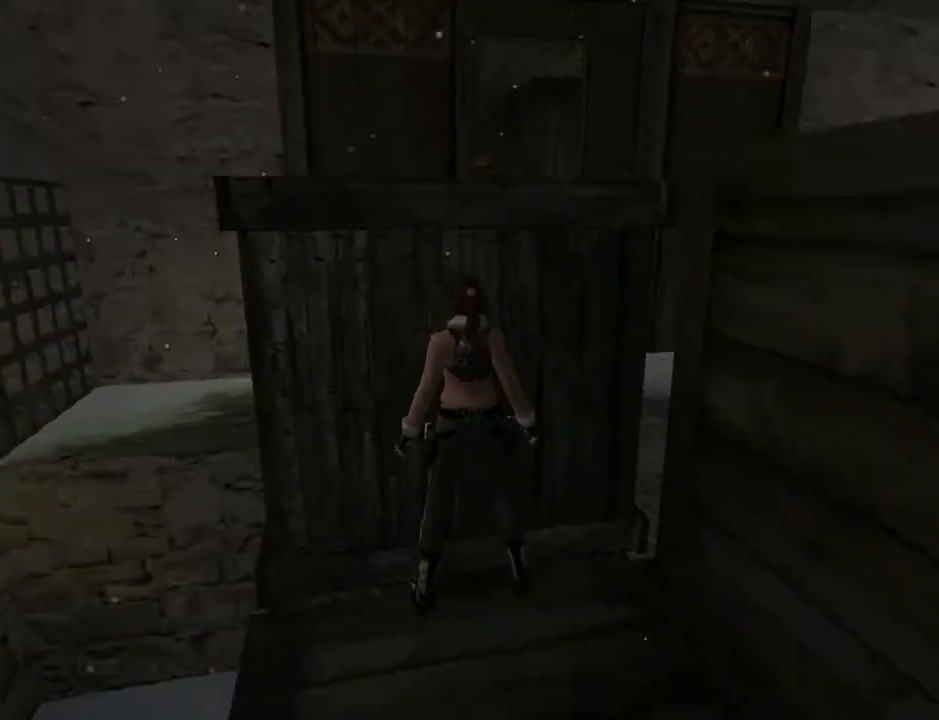
{"buttons": ["CROSS", "DPAD_UP"], "left_stick": "center", "right_stick": "center", "events": [[267, "DPAD_UP", "down"]]}
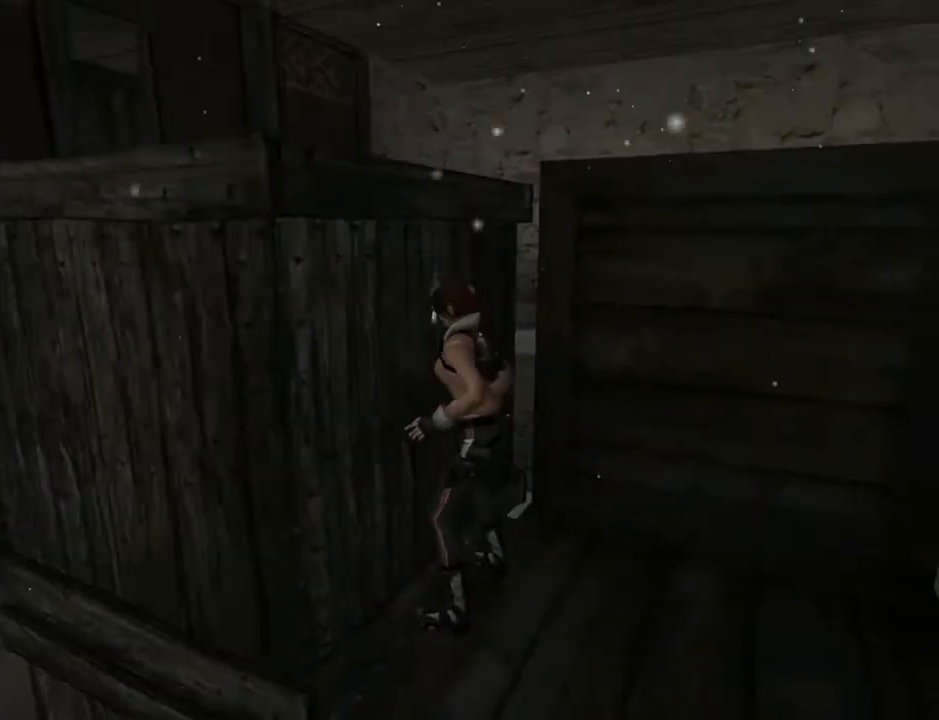
{"buttons": ["CROSS", "DPAD_UP"], "left_stick": "center", "right_stick": "center", "events": []}
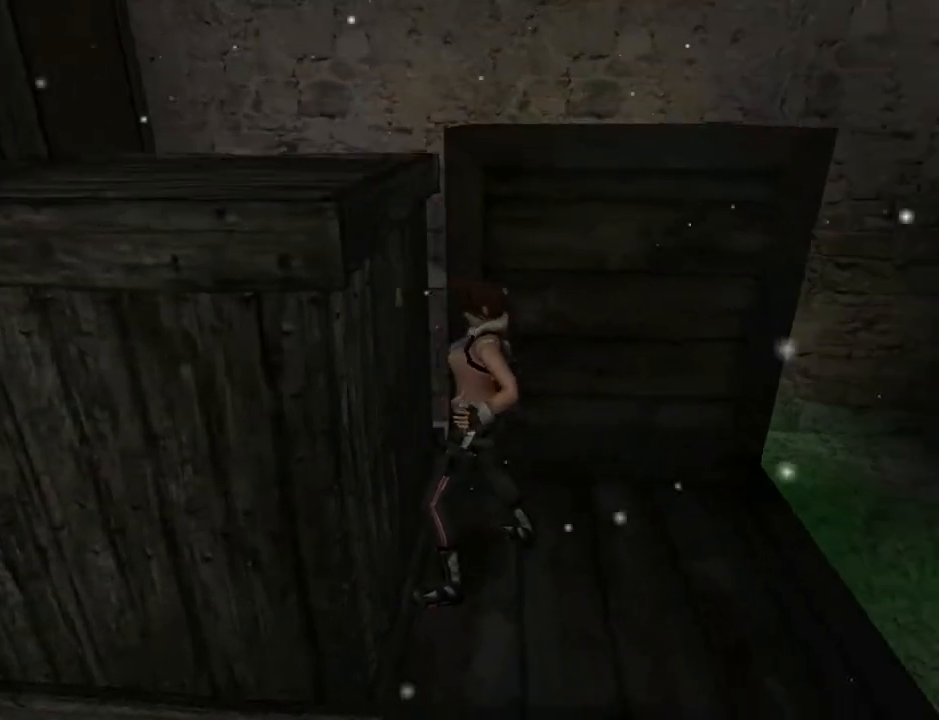
{"buttons": ["CROSS", "DPAD_UP"], "left_stick": "center", "right_stick": "center", "events": []}
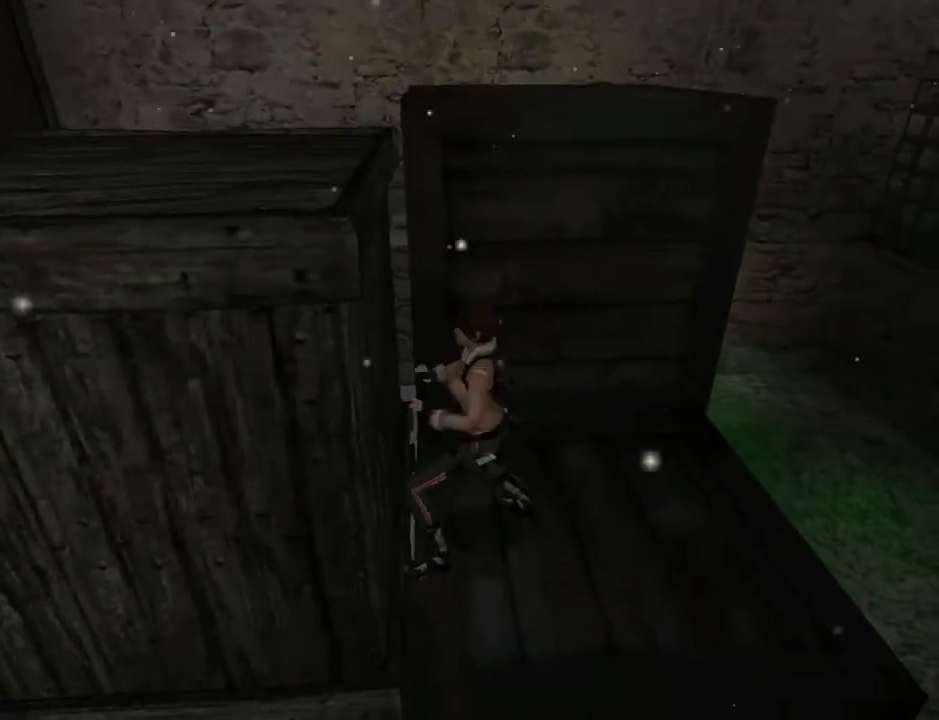
{"buttons": ["CROSS"], "left_stick": "center", "right_stick": "center", "events": [[333, "DPAD_UP", "up"]]}
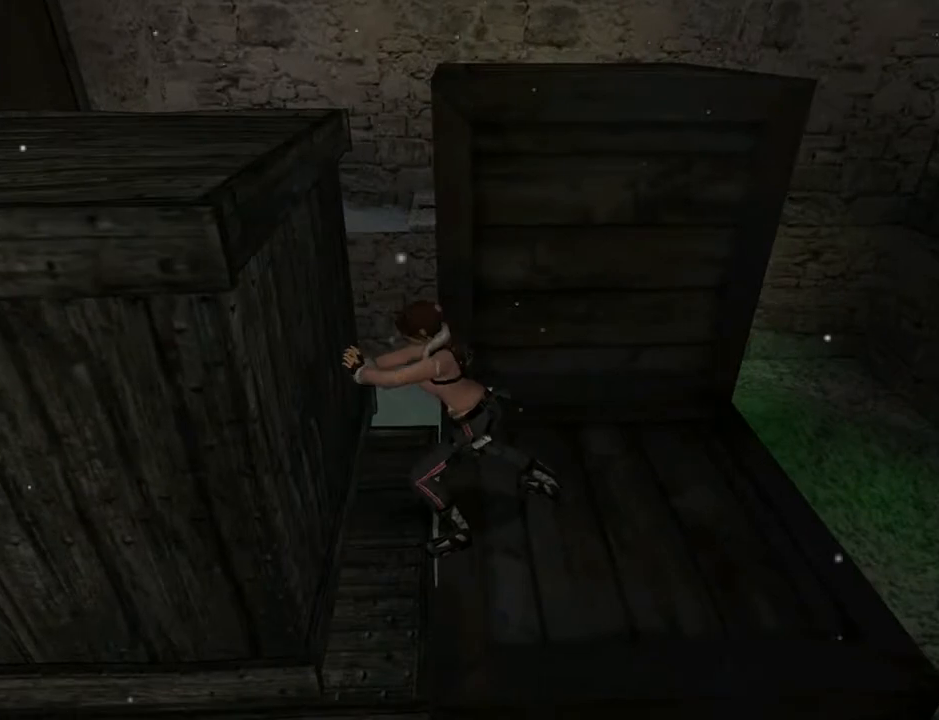
{"buttons": [], "left_stick": "center", "right_stick": "center", "events": [[367, "CROSS", "up"]]}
^^^^
## ASSIGNMENT:
Word for word, retype the material above without its pictures.

## RESULT FOR THIS EXERCISE:
{"buttons": ["CROSS", "DPAD_UP"], "left_stick": "center", "right_stick": "center", "events": [[267, "DPAD_UP", "down"]]}
{"buttons": ["CROSS", "DPAD_UP"], "left_stick": "center", "right_stick": "center", "events": []}
{"buttons": ["CROSS", "DPAD_UP"], "left_stick": "center", "right_stick": "center", "events": []}
{"buttons": ["CROSS"], "left_stick": "center", "right_stick": "center", "events": [[333, "DPAD_UP", "up"]]}
{"buttons": [], "left_stick": "center", "right_stick": "center", "events": [[367, "CROSS", "up"]]}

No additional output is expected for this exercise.